Mentes maravillosas | Crítica

El enterrador y el filósofo

Alexandre Jollien y Bernard Campan en una imagen del filme.

Alexandre Jollien y Bernard Campan en una imagen del filme.

Hay niveles y niveles dentro de la categoría de feel-good movie, y Mentes maravillosas juega en el medio-alto.

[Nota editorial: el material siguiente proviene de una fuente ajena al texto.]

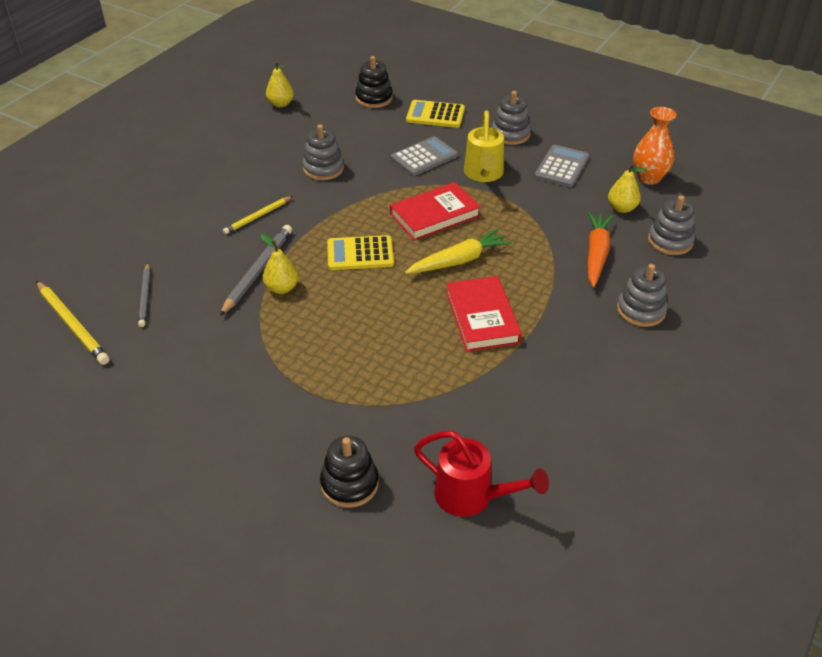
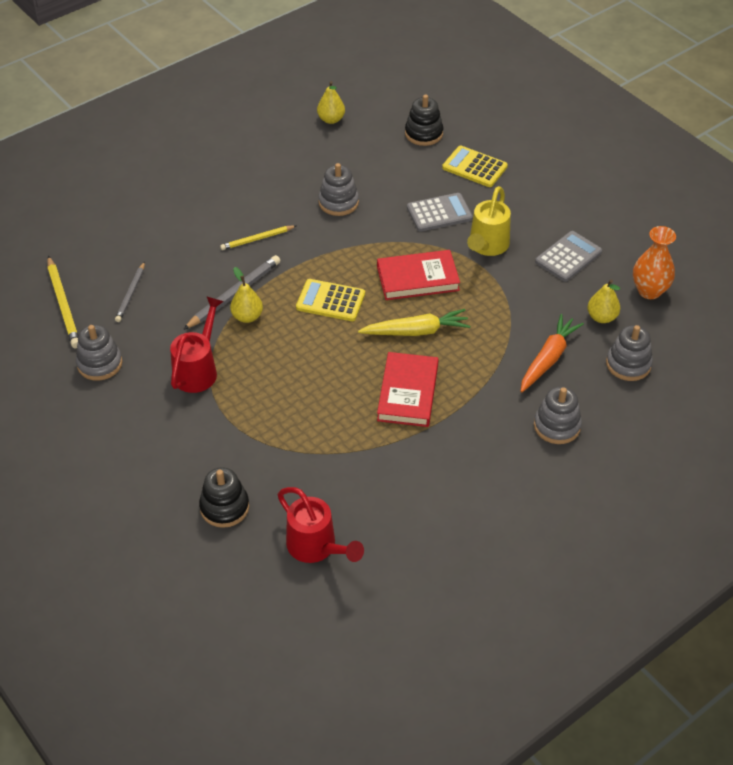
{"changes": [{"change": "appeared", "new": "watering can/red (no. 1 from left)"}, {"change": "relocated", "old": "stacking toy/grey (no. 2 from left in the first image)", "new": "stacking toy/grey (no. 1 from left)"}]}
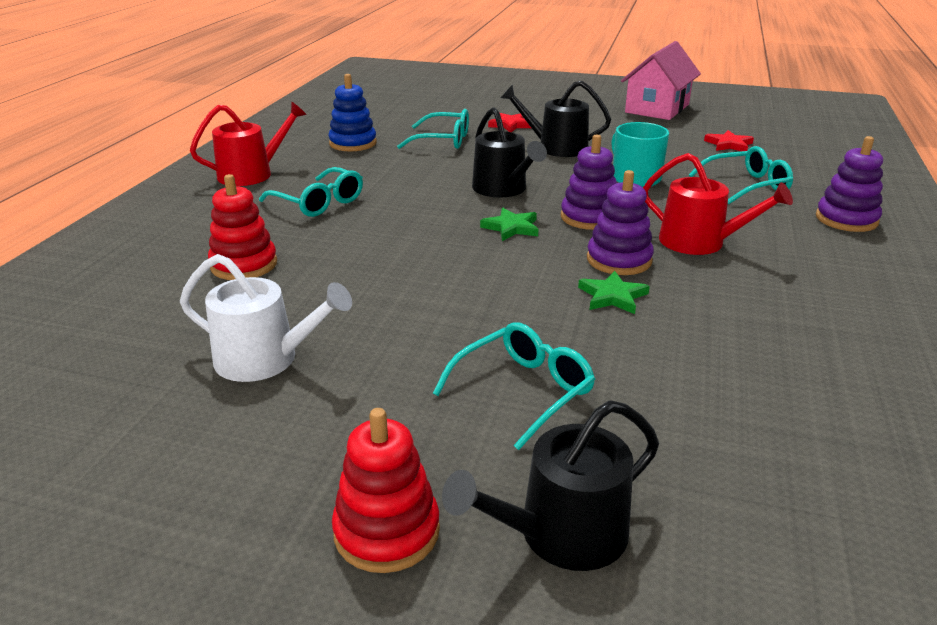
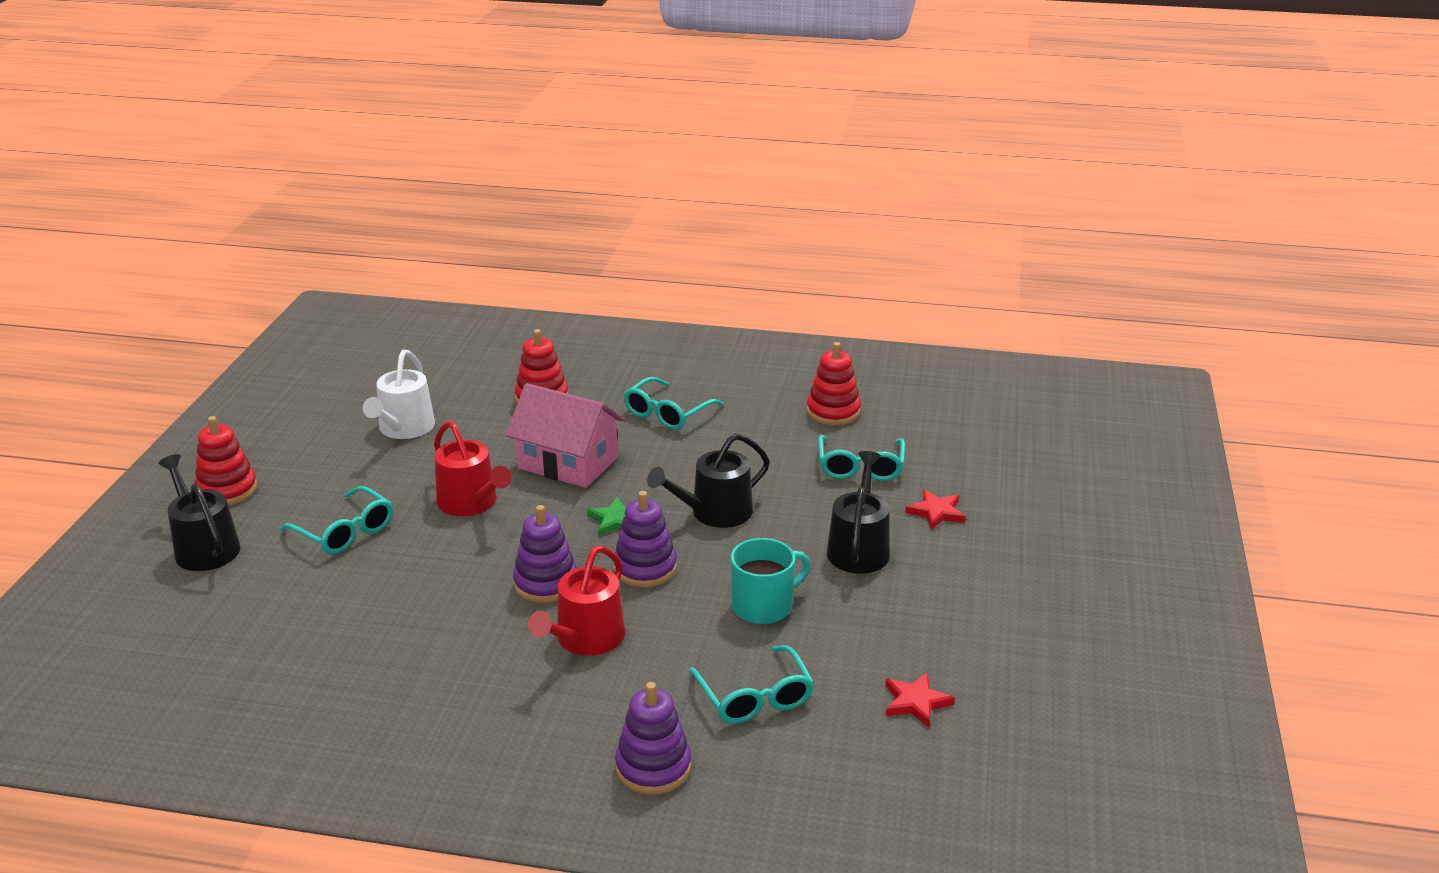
{"changes": [{"change": "missing", "old": "star/green (no. 2 from left)"}, {"change": "relocated", "old": "watering can/red (no. 1 from left)"}, {"change": "relocated", "old": "house/pink"}, {"change": "colour", "old": "stacking toy/blue", "new": "stacking toy/red (no. 3 from left)"}]}
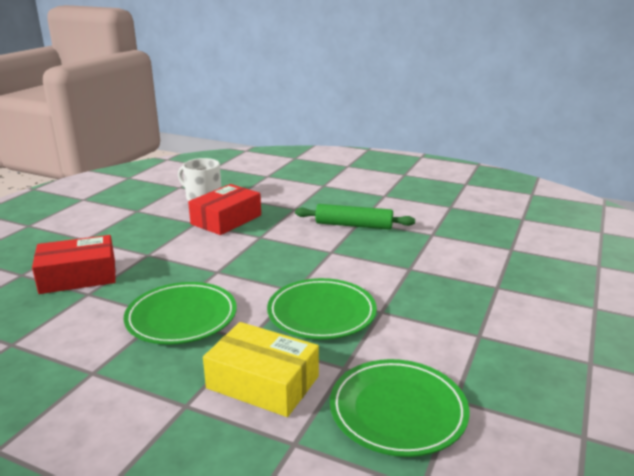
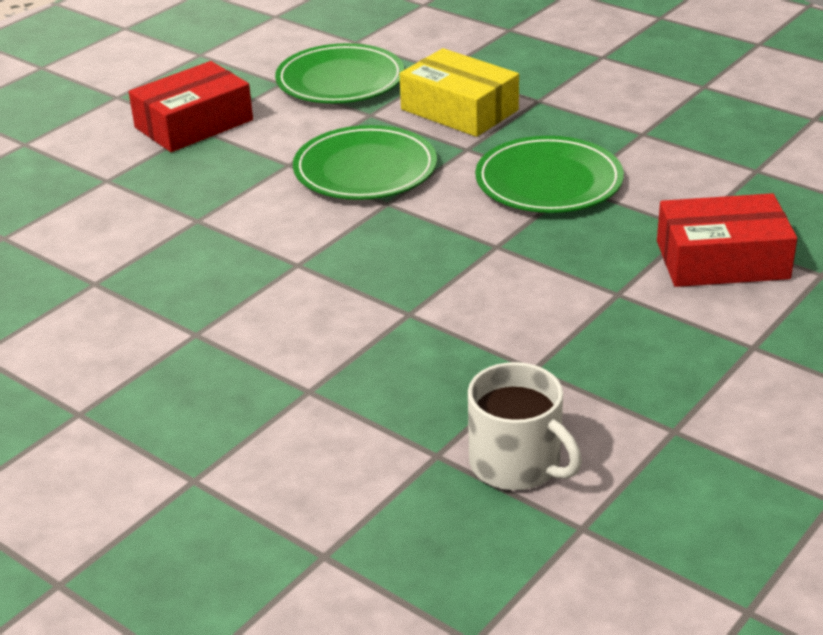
{"changes": [{"change": "missing", "old": "rolling pin/green"}, {"change": "relocated", "old": "box/red (no. 2 from left in the first image)", "new": "box/red (no. 1 from left)"}]}
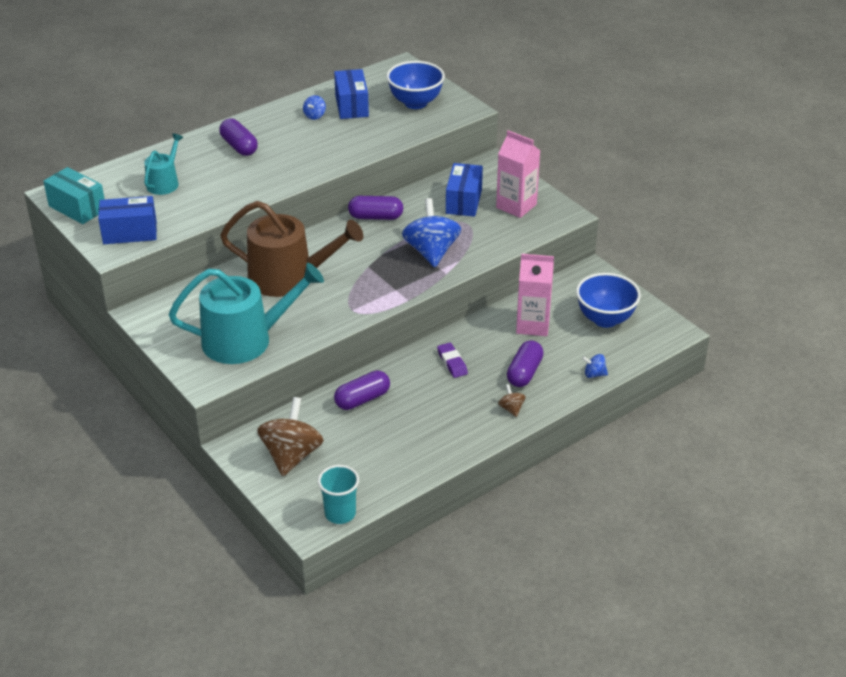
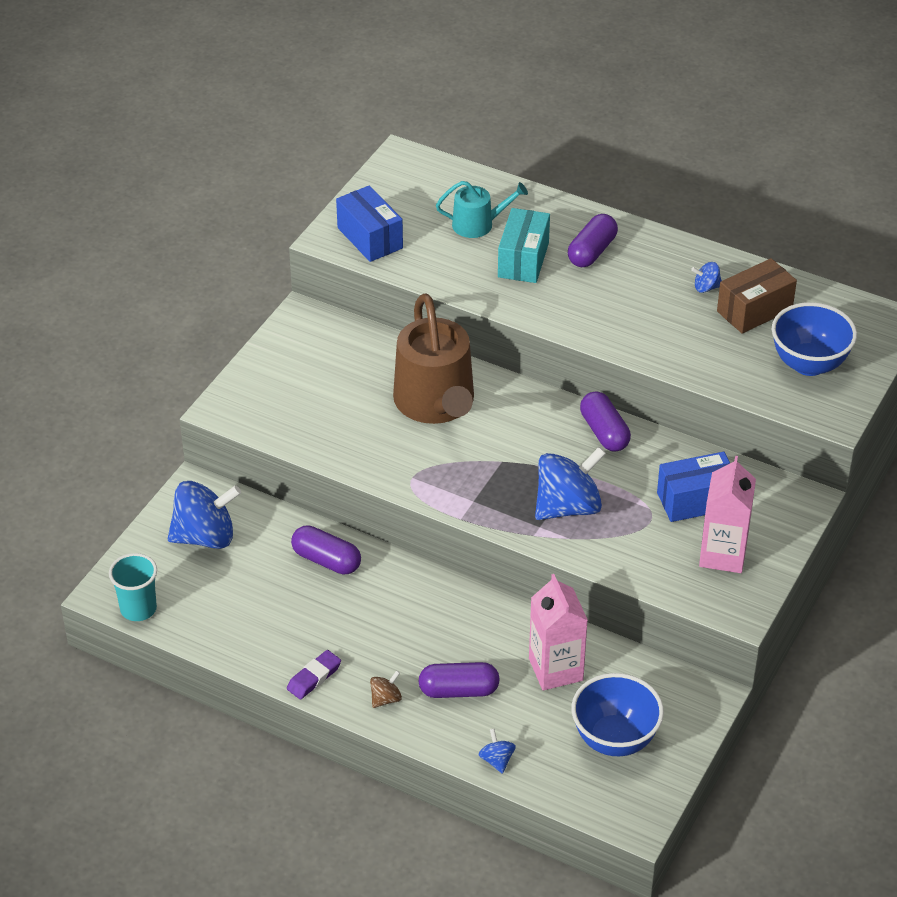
{"changes": [{"change": "missing", "old": "watering can/turquoise (no. 2 from left)"}, {"change": "relocated", "old": "box/turquoise"}, {"change": "relocated", "old": "eraser/purple"}, {"change": "colour", "old": "spinning top/brown (no. 1 from left)", "new": "spinning top/blue (no. 1 from left)"}, {"change": "colour", "old": "box/blue (no. 2 from left)", "new": "box/brown"}]}
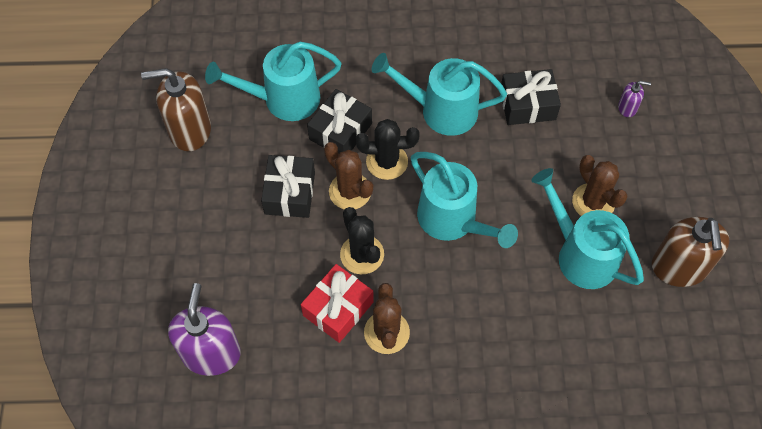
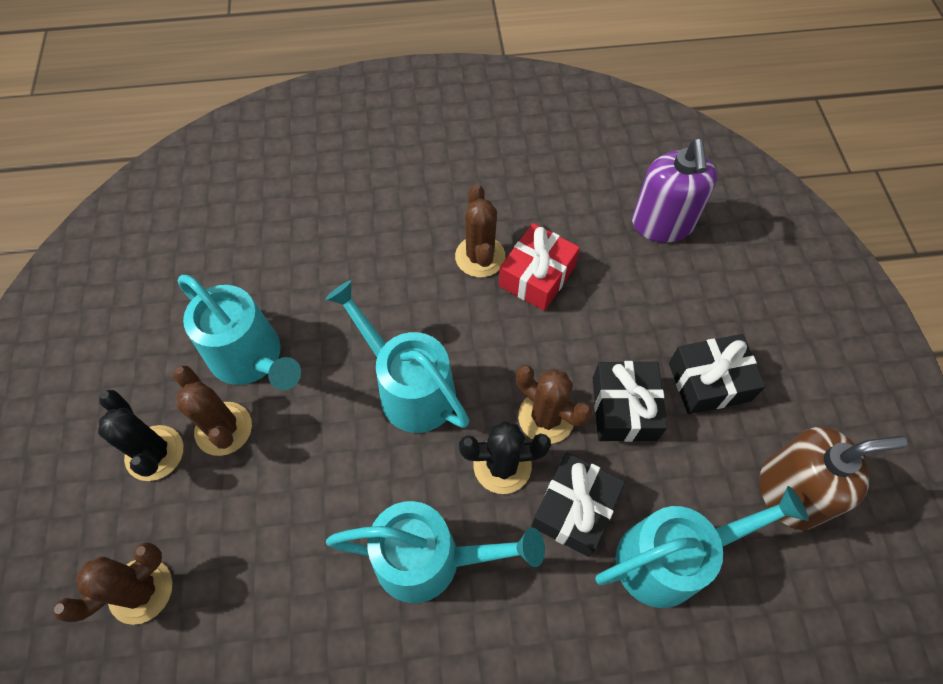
{"changes": [{"change": "missing", "old": "soap dispenser/brown (no. 2 from left)"}, {"change": "relocated", "old": "cactus/black (no. 1 from left)"}, {"change": "relocated", "old": "gift/black (no. 3 from left)"}, {"change": "exchanged", "old": "soap dispenser/purple (no. 2 from left)", "new": "cactus/brown (no. 1 from left)"}]}
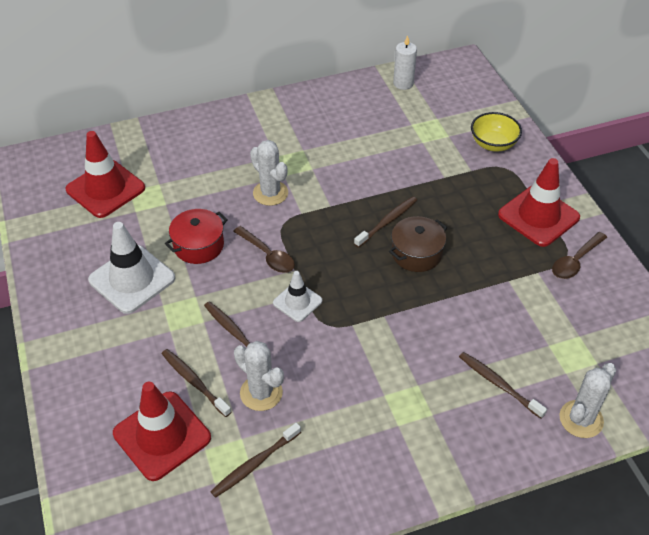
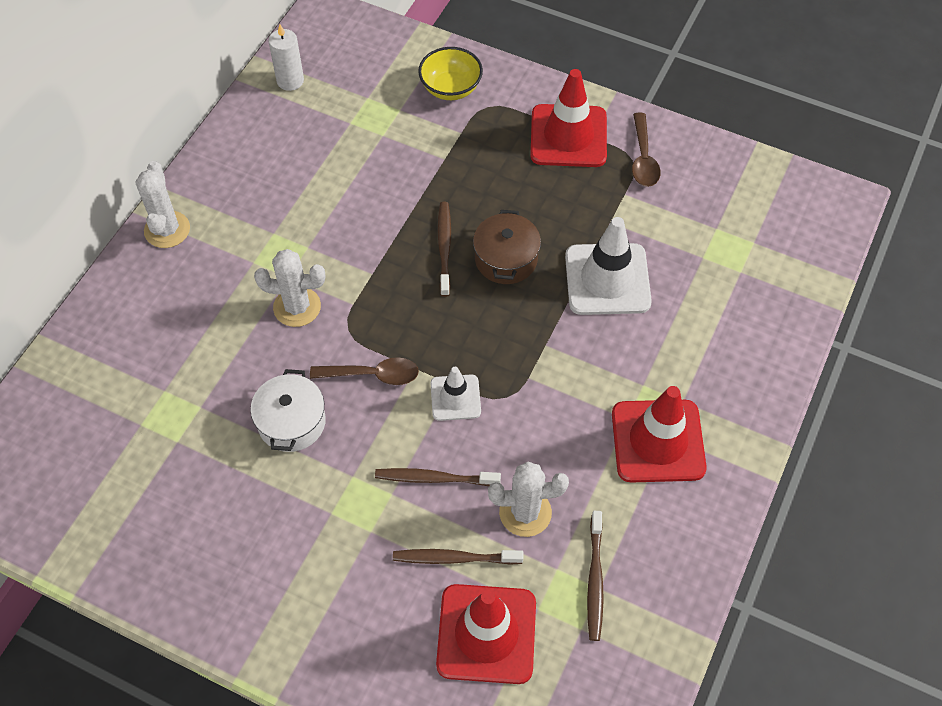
{"changes": [{"change": "missing", "old": "toothbrush/brown (no. 5 from left)"}, {"change": "relocated", "old": "traffic cone/red (no. 1 from left in the first image)", "new": "traffic cone/red (no. 3 from left)"}, {"change": "relocated", "old": "traffic cone/white (no. 1 from left in the first image)", "new": "traffic cone/white (no. 2 from left)"}, {"change": "relocated", "old": "cactus/white (no. 3 from left in the first image)", "new": "cactus/white (no. 1 from left)"}, {"change": "colour", "old": "pot/red", "new": "pot/white"}]}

Su abordaje de la discapacidad, la inclusión, la amistad entre pares aparentemente imposibles, su acercamiento a la muerte y a la Filosofía, esquivan muchos de los obstáculos, tópicos y estereotipos, no digamos ya el fatídico tono cómico, que suelen acompañar a este tipo de cintas tan bienintencionadas como escasamente realistas o directamente bochornosas.

Concebida como una clásica road movie, la cinta reúne en las carreteras franco-suizas a un enterrador entregado a su trabajo (Bernard Campan, a la sazón director de la cinta) y a un treintañero con parálisis cerebral (Alexandre Jollien, haciendo de él mismo) con ganas de aventura lejos de la vigilancia materna. Por el camino, nuevos personajes se subirán también al coche funerario o entrarán en las habitaciones compartidas: material altamente inflamable que, gracias al guion, al tono y al (auto)retrato de dos personajes que se antojan creíbles en su virtudes y defectos, de la cita socrática siempre a punto a los arrebatos de mala leche, se convierte en un ameno, luminoso y cálido viaje sobre la superación de los prejuicios y la normalización de la diferencia.

Que las formas que acompañan y dirigen este cuento contemporáneo fueran algo menos convencionales sería ya tal vez demasiado pedir a una película de pequeñas e inesperadas conquistas sobre los insondables caminos de la amistad, la aceptación de la muerte y la superación del duelo, la praxis de la verdadera Filosofía como ejercicio de autoayuda y, puestos a celebrar la vida por todo lo alto, sobre el sexo como terapia de descongestión.